Support: if supported, your crew needs to be at specific points at specific times. Communication matters - you might be running faster or slower than plan.
Documentation: GPS track, time stamps, photos at checkpoints. Required for FKT verification.
Verification Requirements
FKT submissions require verification. Primary requirement: GPS track showing the complete route with time stamps.
Quality GPS tracks: 1-second recording interval, continuous throughout attempt, elevation profile matches actual terrain. Strava records work for most FKTs.
Additional verification: photos at checkpoints, other athletes seeing you, trail cams, or witness signatures at start/finish.
False FKTs happen. Routes have been lost because someone submitted a time that couldn't be verified. If you're serious about your FKT, document aggressively.
Mental Strategy
Short FKTs: intense concentration. You're at maximum effort for 2-8 hours. Rest is minimal. Mental strategy: break the route into segments, focus on current segment only.

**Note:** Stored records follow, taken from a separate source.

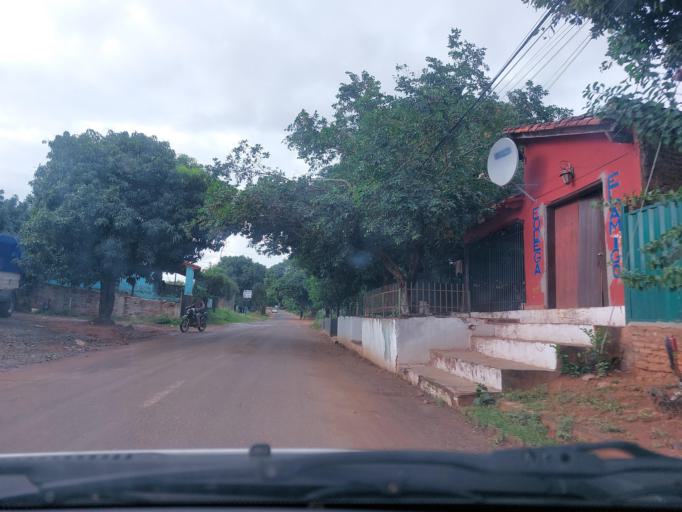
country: PY
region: San Pedro
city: Guayaybi
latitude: -24.6778
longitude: -56.4494
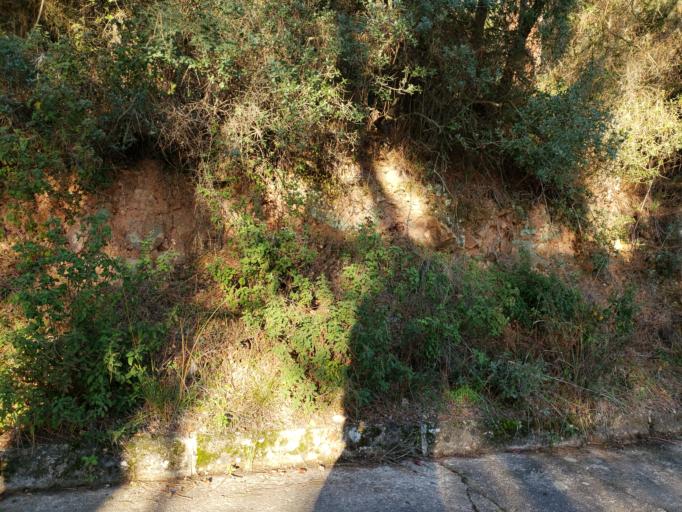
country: TR
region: Istanbul
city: Adalan
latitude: 40.8744
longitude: 29.0893
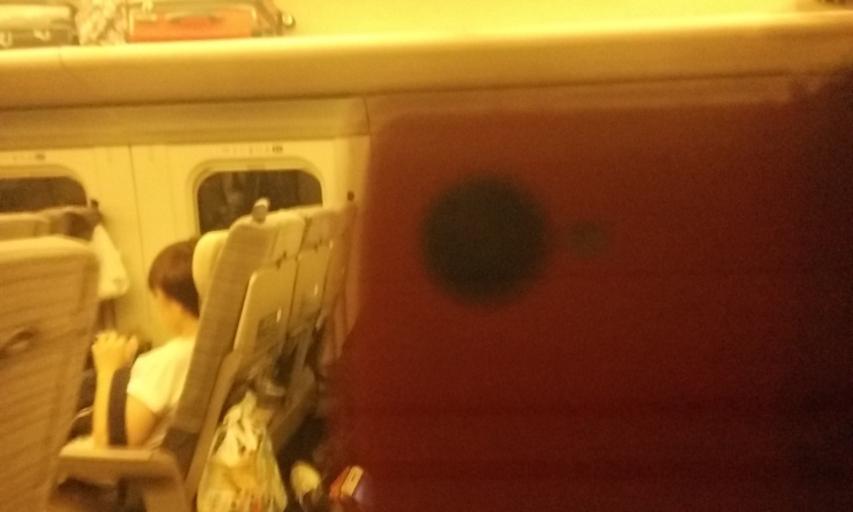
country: JP
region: Tochigi
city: Yaita
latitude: 36.7939
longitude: 139.9547
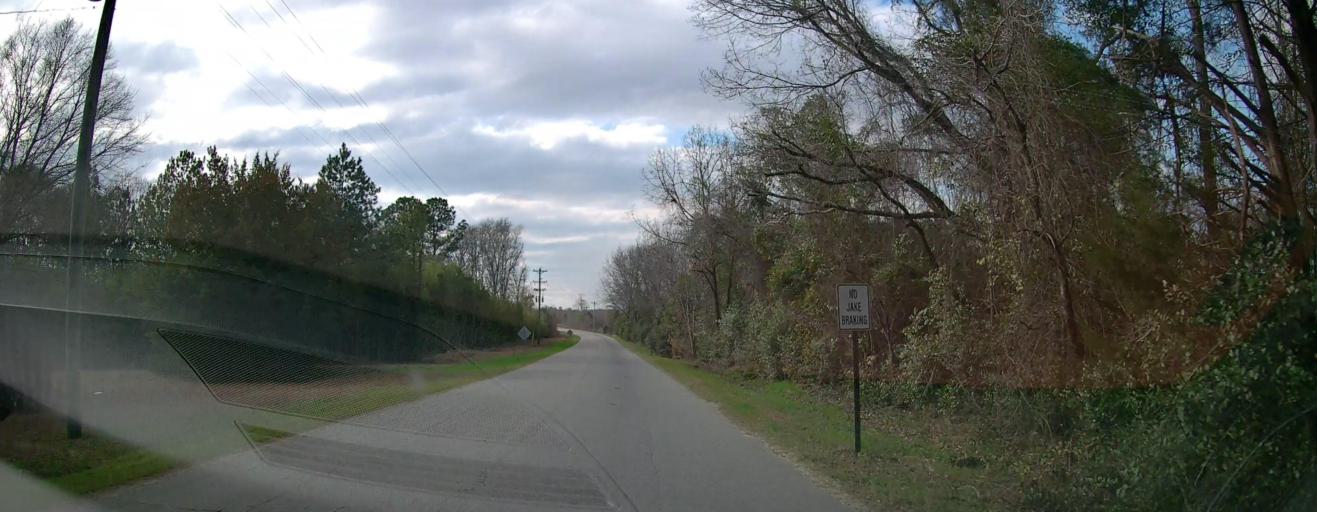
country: US
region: Georgia
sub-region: Taylor County
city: Butler
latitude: 32.4619
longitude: -84.3622
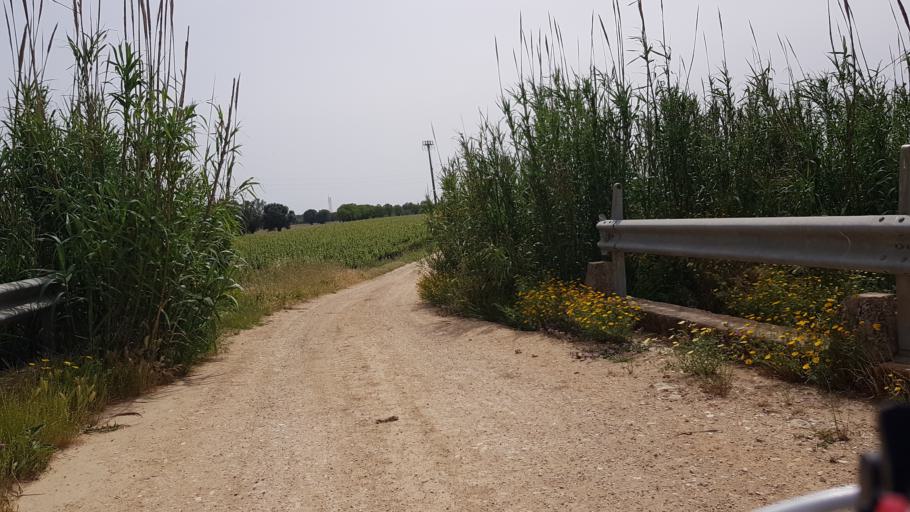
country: IT
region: Apulia
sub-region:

Medium FKTs: sustained effort management. Cycles of hard effort, maintenance, recovery within the race. Mental strategy: keep the effort just below breaking point, don't hero it at any section.
Long FKTs: endurance through pain. Days of effort require a different mental approach. Mental strategy: process-focused thinking, don't think about total time remaining.
All FKTs: when things go wrong (weather, injury, fatigue), have a plan for recovery. Often, you can continue with adjusted strategy. Sometimes you must stop - know when.
Common FKT Mistakes
Mistake 1: attempting in bad weather. Weather that slows you 10% destroys your chances. Wait for the window.
Mistake 2: racing the FKT instead of running your pace. The previous FKT holder's pace may not be right for you. Run your sustainable pace.
Mistake 3: insufficient training. FKTs require peak fitness. If you're attempting a 5-hour FKT at 6-hour fitness, you'll fail.
Mistake 4: poor nutrition. 8 hours of effort without food is recoverable. 8 hours without food while running at race pace is not. Plan calories carefully.
Mistake 5: giving up too early. FKTs often have low points that recover. The attempt isn't done until you stop. Don't quit during a low point unless it's dangerous.
Community and Sharing
The FKT community is small but dedicated. Join the Fastest Known Time Facebook groups, follow routes on social media, share your attempts.
Don't be territorial. Many FKT holders want others to attempt their records. A better time makes the sport stronger. Share route beta freely.
Respect the trail. FKT attempts are done on public trails. Leave no trace. Don't mark or alter the route.
The Appeal
FKT racing eliminates the crowd, the hype, and the race-day logistics of traditional running. You get to choose your terrain, choose your conditions, choose your approach. The record is real and measurable, but the experience is personal.
For mountain athletes, FKT racing combines the adventure of self-directed expedition with the measurable achievement of a racing time. It's the best of both worlds for people who love both elements. Start small, build up, and find the routes that matter to you.